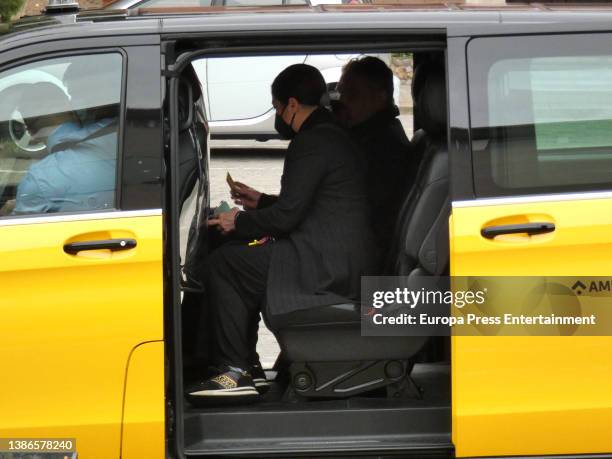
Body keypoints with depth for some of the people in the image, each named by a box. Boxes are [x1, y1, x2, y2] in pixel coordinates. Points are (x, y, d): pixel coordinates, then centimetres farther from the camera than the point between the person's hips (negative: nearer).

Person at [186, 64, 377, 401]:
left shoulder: (312, 142, -14)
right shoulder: (334, 137, 19)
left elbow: (287, 215, -17)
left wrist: (239, 222, -1)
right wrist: (261, 202, 32)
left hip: (326, 269, -11)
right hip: (347, 266, 11)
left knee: (223, 263, -6)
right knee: (241, 262, 21)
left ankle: (235, 370, -5)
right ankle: (243, 367, 18)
---
### Exercise goal:
Figure out how many lines of the material include "left", then reply with the count alone.

### Answer to this exercise:
6